En vue de l’élection présidentielle ivoirienne d’octobre 2025, l’actuel président du PDCI, Tidjane Thiam, franchit une étape décisive dans sa course vers le fauteuil présidentiel. L’ancien dirigeant de Credit Suisse a officiellement entamé le processus d’abandon de sa nationalité française, une annonce faite solennellement à travers une communication vidéo largement diffusée.
Cette décision stratégique répond aux exigences strictes de la Constitution ivoirienne. En effet, l’article 55 impose à tout candidat à la magistrature suprême de disposer exclusivement de la nationalité ivoirienne. « C’est une démarche importante inscrite depuis longtemps dans mon calendrier d’action », a précisé M. Thiam, soulignant le caractère réfléchi de cette initiative.
Le président du PDCI a saisi cette occasion pour dévoiler les contours de son projet politique, articulé autour d’une ambition centrale : impulser un changement profond en Côte d’Ivoire. « Notre combat est d’améliorer significativement les conditions de vie des Ivoiriennes et des Ivoiriens », a-t-il déclaré avec conviction. Sa candidature devrait être officiellement entérinée lors d’une convention du parti, dont la date sera fixée au cours d’un Bureau politique programmé pour le 5 avril 2025.

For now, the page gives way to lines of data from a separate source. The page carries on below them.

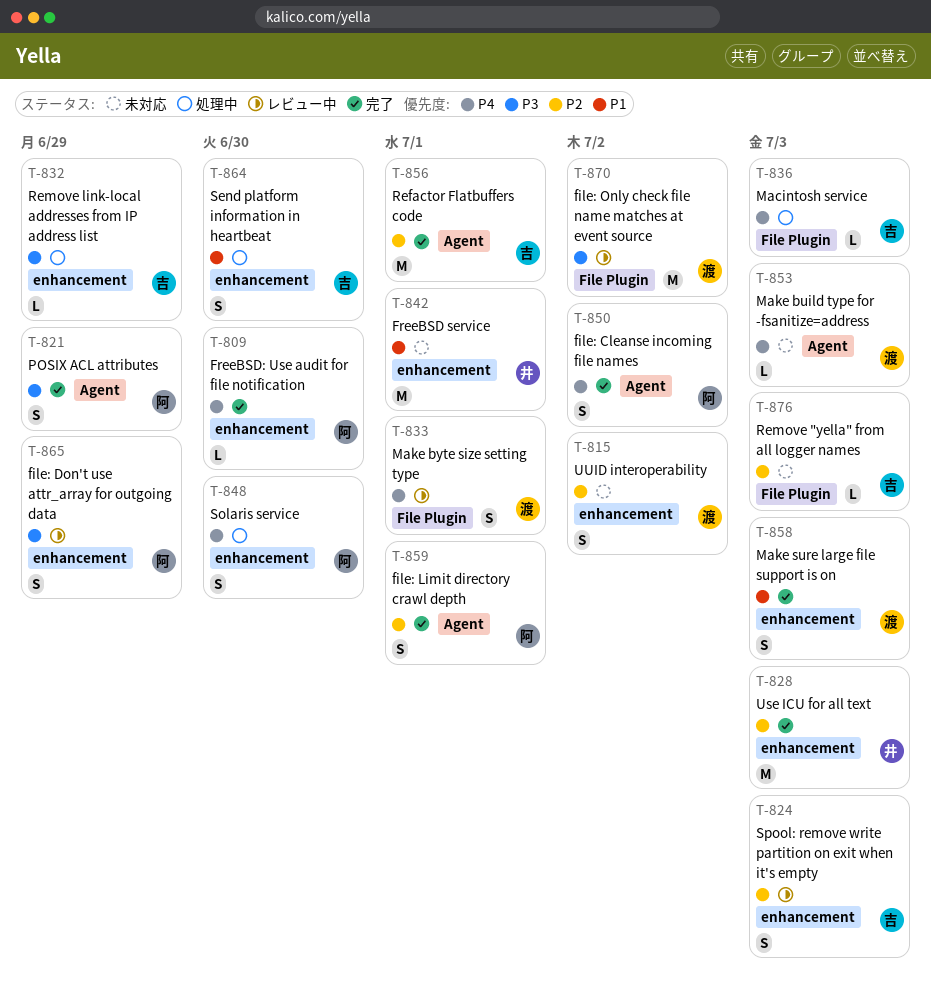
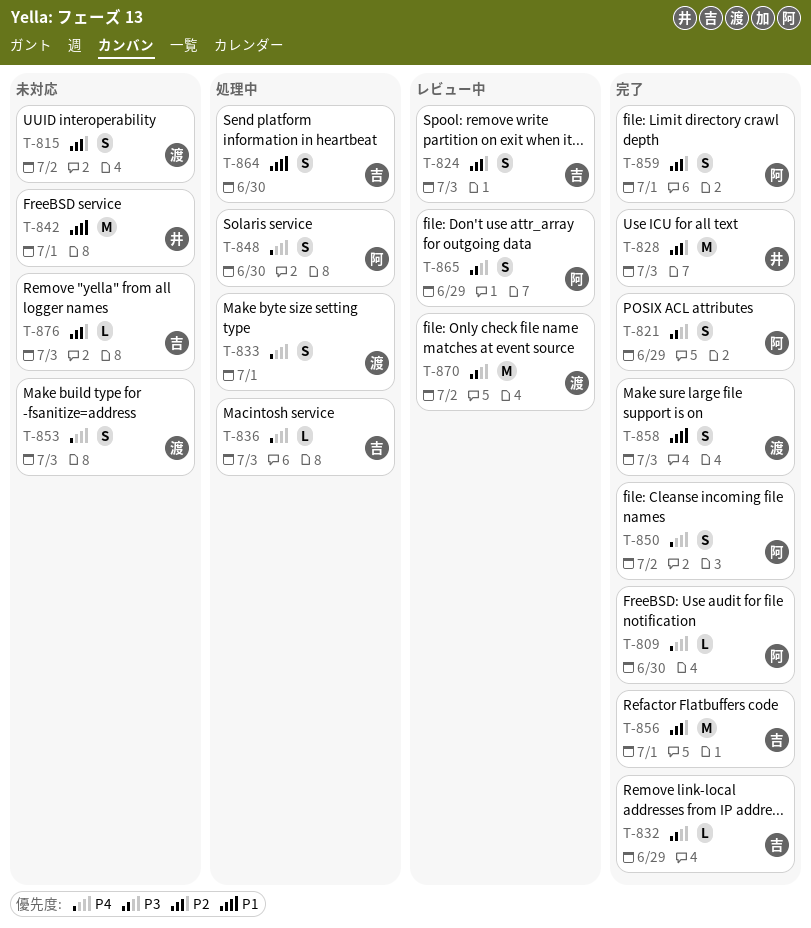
T-832, status: 処理中 -> 完了
T-833, status: レビュー中 -> 処理中
T-853, estimate: L -> S

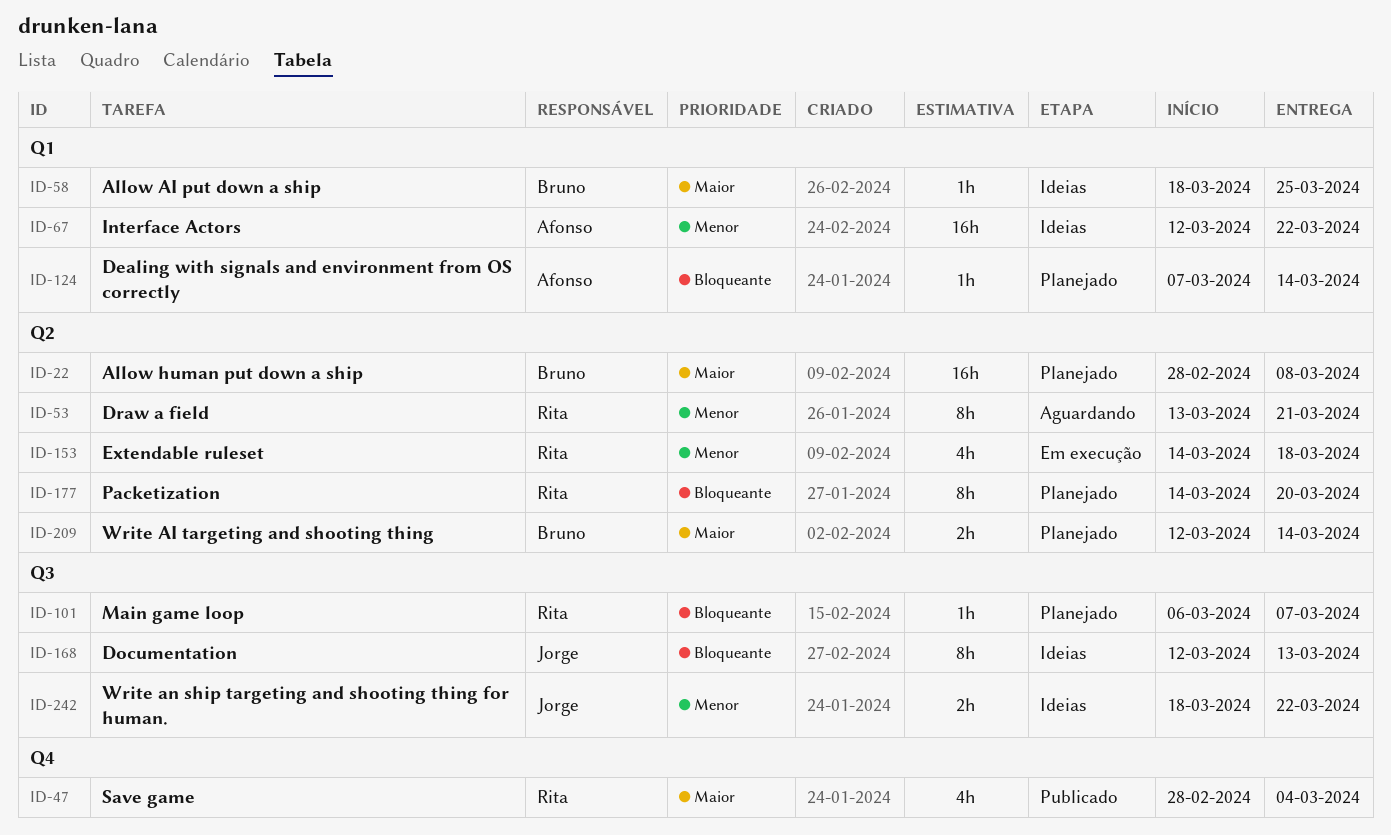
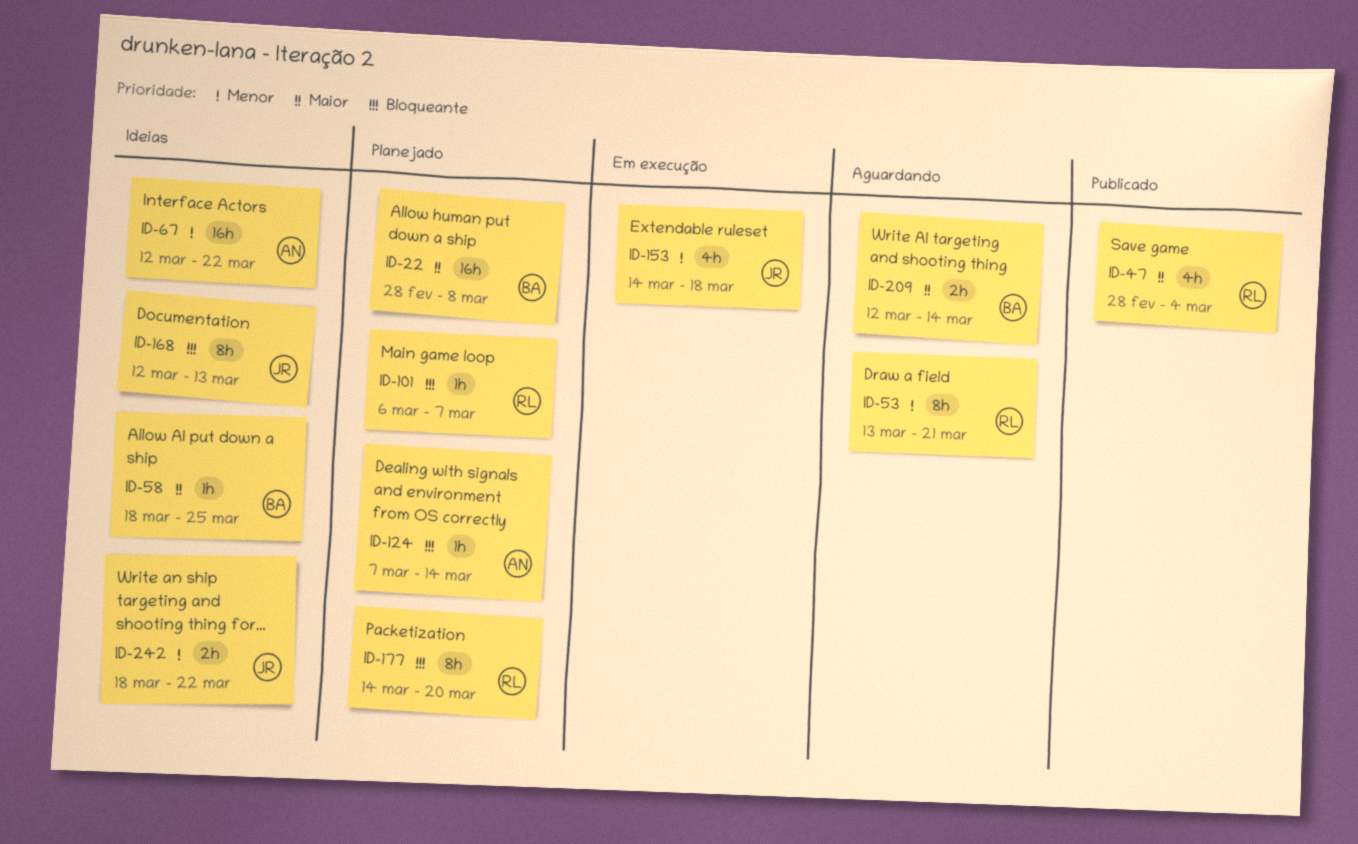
ID-153, owner: Rita -> Jorge
ID-209, status: Planejado -> Aguardando

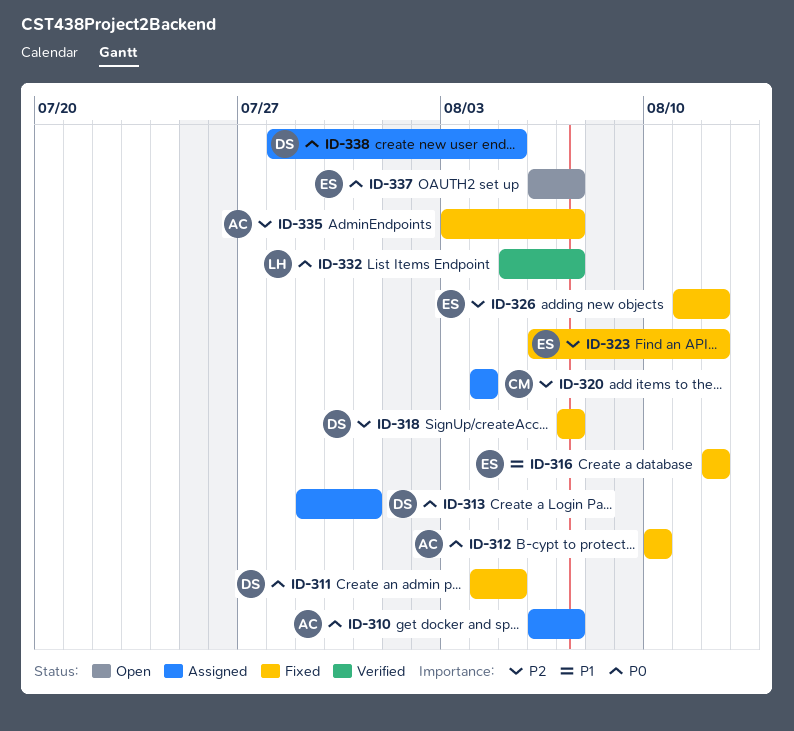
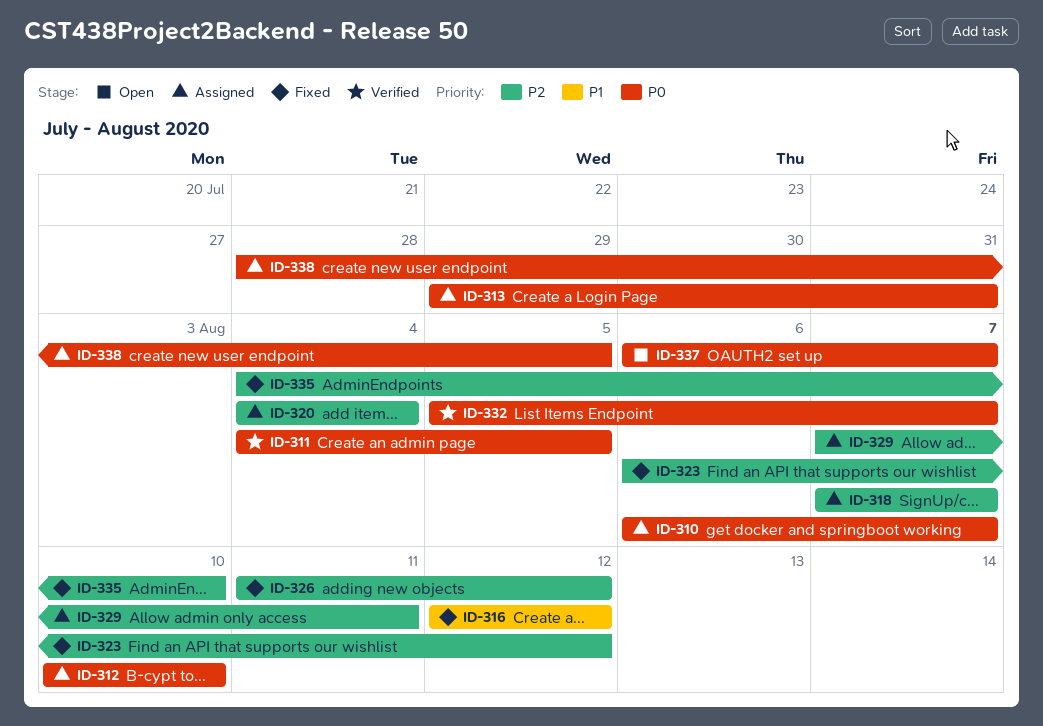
ID-311, status: Fixed -> Verified
ID-312, status: Fixed -> Assigned
ID-318, status: Fixed -> Assigned
ID-329: none -> present
ID-335, start: Aug 3 -> Aug 4
ID-335, due: Aug 7 -> Aug 10

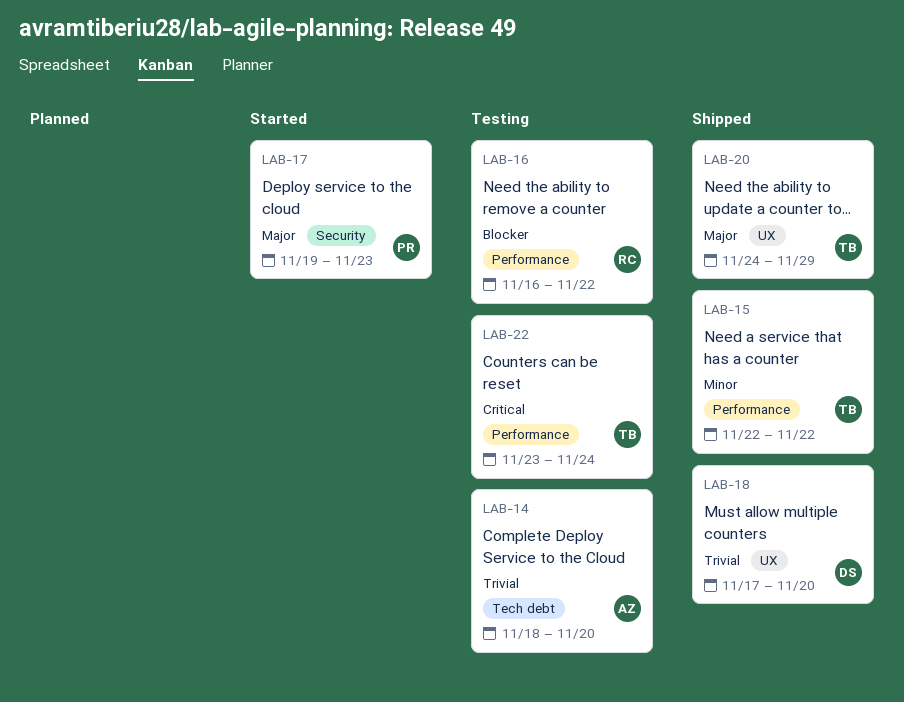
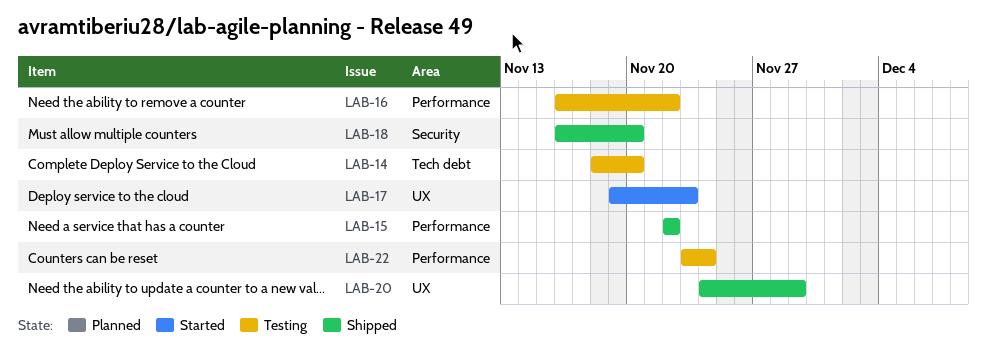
LAB-17, label: Security -> UX
LAB-18, label: UX -> Security
LAB-18, start: Nov 17 -> Nov 16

Polytechnicien, diplômé des Mines de Paris et de l’INSEAD, Tidjane Thiam s’appuie sur un parcours professionnel prestigieux. Après une décennie comme associé chez McKinsey, il avait fait un premier retour remarqué en Côte d’Ivoire en 1994, occupant successivement les postes de directeur général du Bureau national d’études techniques et de développement (BNETD), puis de ministre du Plan sous la présidence d’Henri Konan Bédié, avant que le coup d’État de 1999 ne l’oblige à quitter le pays.
Désormais à la tête du parti historique fondé par Félix Houphouët-Boigny, Thiam incarne une nouvelle génération politique. Son profil international et son expertise économique pourraient séduire un électorat en quête de renouveau, à l’approche d’une élection présidentielle qui s’annonce déterminante pour l’avenir de la Côte d’Ivoire.